The HIPAA compliance also defines arrangements for IT disaster recovery and offsite backup to ensure electronic media errors and failures. The compliance enables quick and accurate recovery of PHI.
Network safeguard – It is to ensure HIPAA compliance against unauthorized access to ePHI. Network safeguard addresses all types of data transmission from the internet, private networks, cloud, email, and others.
To compliment HIPAA, the U.S. government passed a supplemental act, The Health Information Technology for Economic and Clinical Health (HITECH) Act. The act serves as a ruling authority by raising penalties on violation of HIPAA Privacy and Security Rules. The origin of the HITECH Act was mainly due to the increased use of digital or electronic media to transfer or store health information.
The latest HIPAA updates
There are few updates and changes to HIPAA which may serve as guidance –
- Enhanced enforcement and accountability of violations
- The HHS Office for Civil Rights (HHS OCR) has tightened enforcement of the guidelines. Due to this, the increased number of violations made a record-setting year with $29 million in 2018 of fines levied.
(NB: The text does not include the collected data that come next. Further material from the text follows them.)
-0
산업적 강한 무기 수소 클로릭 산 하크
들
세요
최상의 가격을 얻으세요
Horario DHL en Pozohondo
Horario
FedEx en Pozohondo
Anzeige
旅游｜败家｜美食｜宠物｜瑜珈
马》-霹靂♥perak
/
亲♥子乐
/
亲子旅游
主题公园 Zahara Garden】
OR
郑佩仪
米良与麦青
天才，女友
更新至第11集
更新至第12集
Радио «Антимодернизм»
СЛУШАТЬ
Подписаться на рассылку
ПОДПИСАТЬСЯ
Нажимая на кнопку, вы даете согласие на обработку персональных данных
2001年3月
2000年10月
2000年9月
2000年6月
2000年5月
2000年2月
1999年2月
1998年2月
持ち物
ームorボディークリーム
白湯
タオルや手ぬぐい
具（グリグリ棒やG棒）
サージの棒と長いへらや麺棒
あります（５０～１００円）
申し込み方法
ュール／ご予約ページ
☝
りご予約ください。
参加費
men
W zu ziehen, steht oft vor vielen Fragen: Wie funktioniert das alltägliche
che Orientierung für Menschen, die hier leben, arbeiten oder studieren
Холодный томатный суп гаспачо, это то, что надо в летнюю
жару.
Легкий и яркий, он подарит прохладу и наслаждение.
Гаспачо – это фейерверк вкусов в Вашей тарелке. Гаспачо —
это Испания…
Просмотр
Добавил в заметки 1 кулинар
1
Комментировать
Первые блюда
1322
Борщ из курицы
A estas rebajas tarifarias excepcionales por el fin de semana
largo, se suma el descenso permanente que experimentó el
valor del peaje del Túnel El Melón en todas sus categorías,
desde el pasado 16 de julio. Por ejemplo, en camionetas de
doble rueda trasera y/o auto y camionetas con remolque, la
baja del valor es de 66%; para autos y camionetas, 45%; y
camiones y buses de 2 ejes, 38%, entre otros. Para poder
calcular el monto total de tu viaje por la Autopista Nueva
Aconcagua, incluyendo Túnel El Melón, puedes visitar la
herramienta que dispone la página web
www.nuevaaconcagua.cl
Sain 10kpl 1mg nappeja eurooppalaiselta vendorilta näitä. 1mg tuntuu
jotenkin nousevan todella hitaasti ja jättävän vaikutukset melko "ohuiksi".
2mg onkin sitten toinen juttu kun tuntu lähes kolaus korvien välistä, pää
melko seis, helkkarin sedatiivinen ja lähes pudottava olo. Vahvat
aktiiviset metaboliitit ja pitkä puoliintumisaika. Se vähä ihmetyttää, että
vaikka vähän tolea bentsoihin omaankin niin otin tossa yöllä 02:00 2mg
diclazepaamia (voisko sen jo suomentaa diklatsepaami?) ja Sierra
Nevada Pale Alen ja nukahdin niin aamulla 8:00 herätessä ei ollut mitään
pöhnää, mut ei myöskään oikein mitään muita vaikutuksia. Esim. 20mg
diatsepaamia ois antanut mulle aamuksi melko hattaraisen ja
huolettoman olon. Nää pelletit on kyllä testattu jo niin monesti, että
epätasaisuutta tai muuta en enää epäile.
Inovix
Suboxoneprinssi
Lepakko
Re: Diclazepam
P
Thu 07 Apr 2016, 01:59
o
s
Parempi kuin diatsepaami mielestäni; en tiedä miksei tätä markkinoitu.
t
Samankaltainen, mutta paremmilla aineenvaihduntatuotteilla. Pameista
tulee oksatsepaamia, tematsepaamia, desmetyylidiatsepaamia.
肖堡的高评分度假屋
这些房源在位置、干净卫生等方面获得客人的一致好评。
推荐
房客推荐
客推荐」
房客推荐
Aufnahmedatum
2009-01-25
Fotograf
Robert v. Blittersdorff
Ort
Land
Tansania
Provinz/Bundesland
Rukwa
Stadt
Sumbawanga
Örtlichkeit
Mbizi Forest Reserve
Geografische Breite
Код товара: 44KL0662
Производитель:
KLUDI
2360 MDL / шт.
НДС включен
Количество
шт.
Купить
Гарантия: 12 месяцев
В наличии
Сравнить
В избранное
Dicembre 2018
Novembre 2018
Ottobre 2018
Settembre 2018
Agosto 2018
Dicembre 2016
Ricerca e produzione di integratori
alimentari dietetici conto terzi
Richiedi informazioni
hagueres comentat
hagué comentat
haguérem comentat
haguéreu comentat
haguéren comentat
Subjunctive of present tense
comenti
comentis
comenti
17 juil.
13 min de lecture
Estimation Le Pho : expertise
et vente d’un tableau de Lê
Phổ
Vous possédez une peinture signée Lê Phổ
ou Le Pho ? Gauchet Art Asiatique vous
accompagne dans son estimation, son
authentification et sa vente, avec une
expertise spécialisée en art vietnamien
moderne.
Updated penalties for HIPAA violations
The official documentation included with a tiered structure for violations with corresponding “caps,” which is now starting from $25,000 for Tier 1, updated earlier in 2019.
Potential permanent audit program
In the launch of Phase 2 of the HIPAA audit program, the HHS spoke on having a permanent audit program in the future. Whereas, while writing the amendments, the audit program was not changed to a permanent structure.
Additional regulations regarding Opioids
In the U.S., the addiction to opioids has been labeled as an “epidemic” or “crisis.” New amendments have been made to deal with the issues relating to the controversial drug. HIPAA would further make potential changes to address its compliance issues.